Chaotic Conductor (I021850)
Size Variable (2005)
This work was first exhibited at the College Art Association Member's Show "Suspension: Sonic Absorption" at Consolidated Works in Seattle.
For a printable copy of this artist's statement Click Here.
Artist's Statement
There are four pendulums suspended above four stretched and mounted canvases. Each canvas has a loudspeaker nearby.
The pendulum is one of the oldest known time keeping devices. A metronome, used by musicians to keep time, is an inverted pendulum.
Visitors to the gallery are encouraged to give any of the pendulums a push.

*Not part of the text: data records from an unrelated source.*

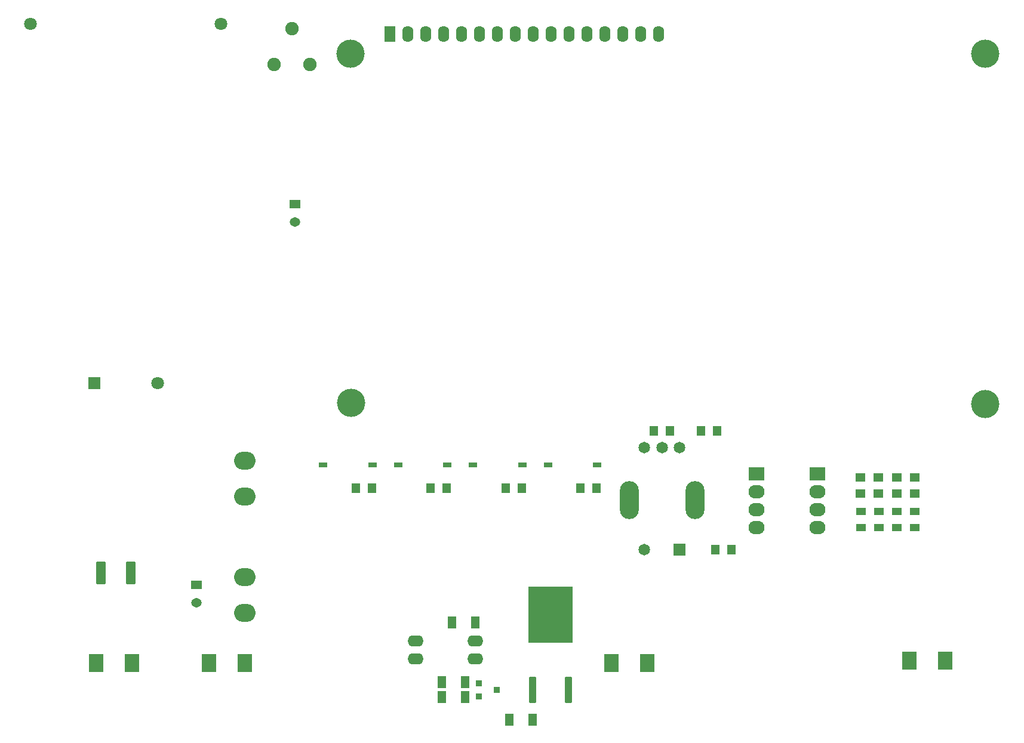
<source format=gbr>
%TF.GenerationSoftware,Altium Limited,Altium Designer,21.3.2 (30)*%
G04 Layer_Color=255*
%FSLAX24Y24*%
%MOIN*%
%TF.SameCoordinates,B2232A1B-76E2-43D3-9B88-882A457EFEF9*%
%TF.FilePolarity,Positive*%
%TF.FileFunction,Pads,Top*%
%TF.Part,Single*%
G01*
G75*
%TA.AperFunction,SMDPad,CuDef*%
%ADD10R,0.0500X0.0550*%
%ADD11O,0.0886X0.0630*%
%ADD12R,0.0500X0.0650*%
G04:AMPARAMS|DCode=13|XSize=52.8mil|YSize=129.5mil|CornerRadius=6.6mil|HoleSize=0mil|Usage=FLASHONLY|Rotation=180.000|XOffset=0mil|YOffset=0mil|HoleType=Round|Shape=RoundedRectangle|*
%AMROUNDEDRECTD13*
21,1,0.0528,0.1163,0,0,180.0*
21,1,0.0396,0.1295,0,0,180.0*
1,1,0.0132,-0.0198,0.0582*
1,1,0.0132,0.0198,0.0582*
1,1,0.0132,0.0198,-0.0582*
1,1,0.0132,-0.0198,-0.0582*
%
%ADD13ROUNDEDRECTD13*%
%ADD14R,0.0472X0.0315*%
%ADD15R,0.0550X0.0394*%
%ADD16R,0.0550X0.0500*%
%ADD17R,0.2516X0.3150*%
G04:AMPARAMS|DCode=18|XSize=41.7mil|YSize=148.8mil|CornerRadius=11.1mil|HoleSize=0mil|Usage=FLASHONLY|Rotation=0.000|XOffset=0mil|YOffset=0mil|HoleType=Round|Shape=RoundedRectangle|*
%AMROUNDEDRECTD18*
21,1,0.0417,0.1267,0,0,0.0*
21,1,0.0196,0.1488,0,0,0.0*
1,1,0.0221,0.0098,-0.0634*
1,1,0.0221,-0.0098,-0.0634*
1,1,0.0221,-0.0098,0.0634*
1,1,0.0221,0.0098,0.0634*
%
%ADD18ROUNDEDRECTD18*%
%ADD19R,0.0374X0.0354*%
%TA.AperFunction,ComponentPad*%
%ADD24R,0.0787X0.0984*%
%ADD25C,0.1575*%
%ADD26O,0.0620X0.0900*%
%ADD27R,0.0620X0.0900*%
%ADD28O,0.0591X0.0512*%
%ADD29R,0.0591X0.0512*%
%ADD30O,0.1200X0.1000*%
%ADD31C,0.0650*%
%ADD32R,0.0650X0.0650*%
%ADD33O,0.1063X0.2126*%
%ADD34R,0.0900X0.0750*%
%ADD35O,0.0900X0.0750*%
%ADD36C,0.0709*%
%ADD37R,0.0709X0.0709*%
%ADD38C,0.0750*%
D10*
X39800Y17460D02*
D03*
X38900D02*
D03*
X37170D02*
D03*
X36270D02*
D03*
X39700Y10810D02*
D03*
X40600D02*
D03*
X23819Y14260D02*
D03*
X24719D02*
D03*
X28004D02*
D03*
X28904D02*
D03*
X32189D02*
D03*
X33089D02*
D03*
X19633D02*
D03*
X20533D02*
D03*
D11*
X26323Y5700D02*
D03*
Y4700D02*
D03*
X22977D02*
D03*
Y5700D02*
D03*
D12*
X26320Y6740D02*
D03*
X25020D02*
D03*
X29500Y1330D02*
D03*
X28200D02*
D03*
X24450Y2590D02*
D03*
X25750D02*
D03*
X25750Y3420D02*
D03*
X24450D02*
D03*
D13*
X5394Y9520D02*
D03*
X7086D02*
D03*
D14*
X30368Y15560D02*
D03*
X33124D02*
D03*
X26183D02*
D03*
X28938D02*
D03*
X21997D02*
D03*
X24753D02*
D03*
X17812D02*
D03*
X20568D02*
D03*
D15*
X50853Y12051D02*
D03*
Y12951D02*
D03*
X49845Y12051D02*
D03*
Y12951D02*
D03*
X48836Y12051D02*
D03*
Y12951D02*
D03*
X47828Y12051D02*
D03*
Y12951D02*
D03*
D16*
X49830Y14861D02*
D03*
Y13961D02*
D03*
X47813Y14861D02*
D03*
Y13961D02*
D03*
X48821D02*
D03*
Y14861D02*
D03*
X50838Y13961D02*
D03*
Y14861D02*
D03*
D17*
X30510Y7199D02*
D03*
D18*
X31510Y2990D02*
D03*
X29510D02*
D03*
D19*
X26518Y2606D02*
D03*
X27502Y2980D02*
D03*
X26518Y3354D02*
D03*
D24*
X13440Y4480D02*
D03*
X11440D02*
D03*
X52550Y4620D02*
D03*
X50550D02*
D03*
X33920Y4480D02*
D03*
X35920D02*
D03*
X5150D02*
D03*
X7150D02*
D03*
D25*
X19340Y38500D02*
D03*
X19390Y19000D02*
D03*
X54790Y38500D02*
D03*
Y18950D02*
D03*
D26*
X36540Y39600D02*
D03*
X35540D02*
D03*
X34540D02*
D03*
X33540D02*
D03*
X32540D02*
D03*
X31540D02*
D03*
X30540D02*
D03*
X29540D02*
D03*
X28540D02*
D03*
X27540D02*
D03*
X26540D02*
D03*
X25540D02*
D03*
X24540D02*
D03*
X23540D02*
D03*
X22540D02*
D03*
D27*
X21540D02*
D03*
D28*
X16240Y29110D02*
D03*
X10750Y7840D02*
D03*
D29*
X16240Y30110D02*
D03*
X10750Y8840D02*
D03*
D30*
X13440Y15770D02*
D03*
Y7270D02*
D03*
Y9270D02*
D03*
Y13770D02*
D03*
D31*
X35756Y10814D02*
D03*
Y16523D02*
D03*
X36740D02*
D03*
X37724D02*
D03*
D32*
Y10814D02*
D03*
D33*
X34909Y13570D02*
D03*
X38571D02*
D03*
D34*
X42000Y15040D02*
D03*
X45410D02*
D03*
D35*
X42000Y14040D02*
D03*
Y13040D02*
D03*
Y12040D02*
D03*
X45410Y14040D02*
D03*
Y13040D02*
D03*
Y12040D02*
D03*
D36*
X8577Y20101D02*
D03*
X1490Y40180D02*
D03*
X12120D02*
D03*
D37*
X5033Y20101D02*
D03*
D38*
X17090Y37930D02*
D03*
X16090Y39930D02*
D03*
X15090Y37930D02*
D03*
%TF.MD5,36a8c64cc938ef7ed068c56ca597848b*%
M02*

</source>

The swinging pendulum creates a tempo. Since all four are of the same length, they will all keep the same beat. Since the height of the pendulum determines its period, and the height is dictated by the gallery space, the tempo of the piece is site specific.
On each canvas is a set of colored pieces made from flat laser-cut plastic. The canvases are 3 foot square and have been prepared with flat white gesso. The plastic pieces are opaque and made from 6 colors of stock, the 3 primary and 3 secondary colors.
The contours of the plastic pieces are based on some of the actual rocks contained in the pendulum weights. First the rocks were digitally photographed. Next digital outlines were extracted from the photos using image analysis software. Then the digital outlines were used to drive a computer controlled laser-cutting machine. The cut pieces were then sorted into 4 groups for the 4 canvases. The somewhat fuzzy groups are 4-sided, 3-sided, oval, and irregular.
The canvases and the plastic color on them create pseudo-paintings that can be changed. And just as note symbols on staff paper can be moved, so too are the plastic pieces moveable.
Each pendulum has a downward facing camera. When the pendulum swings the camera arcs above the canvas. As the camera scans the canvas the path of the "video eye" of the pendulum crosses variously colored plastic pieces.
The moving cameras are like eyes scanning a painting.
As each “eye” scans a "painting" it detects (via an Apple Macintosh computer executing real-time image analysis) when it crosses the various colored marks at the center of its view. Each time it scans a given colored mark the computer will trigger a corresponding sound.The moving cameras are like eyes scanning a musical score. The swinging pendulum also keeps time like a conductor with a baton.
Each pendulum has its own distinct timbre. The four timbres used are all from percussive instruments…piano, xylophone, glockenspiel, and vibraphone.
The pendulums are thus also like a quartet, with each player reading and playing a score.
Each pendulum is coupled to two others with ropes near the top. This turns the entire mechanism into a technically chaotic system. An individual pendulum is simple and entirely predictable. Coupled pendulums, like all other chaotic systems, are over time entirely unpredictable as a matter of scientific principle.
Rather than uniformly running down as the energy in the system dissipates, coupled pendulums tend to start, stop, and start again as the energy in the system “sloshes” about from one pendulum to another. The resulting sound will exhibit more structure than, say, the random sound of wind chimes.
The careful listener will be rewarded with repeating patterns (due to the periodic swinging of the pendulums over the same colored pieces), synchronization of different timbral lines (due to the pendulums having the same period), and the alternation of instrumental parts (as energy transfers from one pendulum to another).
Chaotic systems are not merely random, but often exhibit a coarse short-term consistent behavior punctuated with unpredictable surprises. Art and music also exist in this in-between realm of order and disorder. Predictability allows the audience to follow the work, but surprise keeps the audience engaged. Some music (e.g. Gregorian chant, Justin Timberlake) is more ordered, while other music (e.g. Free Jazz) is more disordered.
Chaotic Conductor also exists in this in-between realm of balanced order and disorder, as the pendulums keep relatively perfect time, and yet chaotically trade parts and create sonic variations.